Bruce Haden speaks at TED2015 on Wednesday, March 18, 2015 at the Vancouver Convention Centre.Bret Hartman
Bruce Haden is an award-winning Vancouver-based architect. On Wednesday, he spoke at the TED conference – not about architecture or urban design, but about drug policy. He called for a move away from controlling drug use by making it illegal, and moving to a different system of regulation.
"The supporters of the current policy of prohibition have had their time to make it work and they have failed," he said. "Drug interdiction is not effective and it's not ethical."
Mr. Haden's knowledge of this issue was not learned in school or from reading a story in the newspaper. It hit him in the gut on June 7, 2008, when he could not reach his younger brother, with whom he was supposed to be having dinner. He went to his brother's three-storey stucco walk-up apartment in Kitsilano with his girlfriend to look for him.
"As we climbed the stairs, we noticed a terrible chemical stench. His doorway was blocked by a heavy object," he told the silent TED audience. "That object was his body."
Paul Haden was a respected hospital lab technologist who loved science, his brother explained. He was also a manufacturer of illegal drugs, principally MDMA – or ecstasy. He died purifying 2.2 kilograms of dirty street ecstasy in his kitchen.
He was not driven by financial considerations (even if he did make money doing it), Mr. Haden says. Rather, his core passion was a commitment to a safe supply for ecstasy users.
"Paul was not a drug dealer in the usual sense; he was an activist. He believed that drug use was, like prostitution, an ingrained aspect of any advanced culture that could never be wiped out by prohibition. In his view, the greatest harm in our culture's relationship with drugs was the absence of a safe supply and a lack of honest information about responsible use and risks. This harm is a direct result of a system that treats matters of drugs and addiction as criminal justice matters, not as issues of health and education," Mr. Haden said to hoots and applause from the well-heeled and educated TED crowd.
"Put another way, he knew that kids were going to do 'E' at raves no matter how many cops you have on the street. And he thought those kids should know what they were getting."
Mr. Haden says his brother, who worked at Burnaby General Hospital, was no hero – he lied about his drug use, and his final actions forced his neighbours to evacuate their homes for two days. (The beakers of chemicals boiling on his stove top also meant the contents of his own apartment were so toxic they had to be destroyed. The family could not even recover photos from his computer hard drive.) But his brother's death, at the age of 44, has led Mr. Haden to become an advocate himself and fight for changes in drug policy.

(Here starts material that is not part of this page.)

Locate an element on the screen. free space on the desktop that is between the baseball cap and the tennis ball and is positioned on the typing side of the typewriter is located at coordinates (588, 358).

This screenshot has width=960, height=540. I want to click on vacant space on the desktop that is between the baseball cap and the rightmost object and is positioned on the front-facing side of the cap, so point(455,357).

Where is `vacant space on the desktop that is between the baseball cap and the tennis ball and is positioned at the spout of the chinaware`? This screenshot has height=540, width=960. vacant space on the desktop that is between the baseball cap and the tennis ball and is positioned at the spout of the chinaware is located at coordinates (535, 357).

"There is a direct line between the death of my brother, at least 10 recent and completely avoidable deaths in Western Canada caused by toxic dirty ecstasy, millions of lives ruined by incarceration, gang violence and more than 50,000 vicious drug war deaths in Mexico and Central America," Mr. Haden said. "As creators of the current system of prohibition, those deaths are our responsibility. We have blood on our hands."

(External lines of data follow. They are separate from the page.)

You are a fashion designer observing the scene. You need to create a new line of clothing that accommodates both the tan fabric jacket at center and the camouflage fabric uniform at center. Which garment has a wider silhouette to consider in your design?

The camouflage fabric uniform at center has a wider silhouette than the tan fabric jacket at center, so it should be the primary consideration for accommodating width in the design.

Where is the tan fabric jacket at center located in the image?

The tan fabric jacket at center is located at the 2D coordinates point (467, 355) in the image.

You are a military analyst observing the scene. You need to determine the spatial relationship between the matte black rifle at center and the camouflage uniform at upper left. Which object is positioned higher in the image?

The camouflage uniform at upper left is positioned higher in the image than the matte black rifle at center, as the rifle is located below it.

Mr. Haden pointed out that his father, a successful psychiatrist, was also addicted to a substance – but because it was alcohol, and he had access to a reliable and clean supply of scotch, he was able to hold a job and raise a family and live his life. (Another brother, Mark Haden, is a drug and addiction counsellor and drug policy activist who focuses on the issue of gradated legalization.) Bruce Haden says he is speaking openly about Paul's death because he believes people with personal experience and credibility who are not necessarily experts about an issue can be important catalysts for change when they speak out.
"A strategy guided by public-health best practices that makes substances carefully available, but does not promote the use, is one that's proven to reduce use, abuse, addiction and the terrible social consequences of prohibition."
Mr. Haden has spoken about his brother and this issue before in Vancouver, but bringing it to the TED stage takes it to another level. "For me, this is a little bit of an act of service because the TED audience is so powerful," he told The Globe and Mail after his appearance.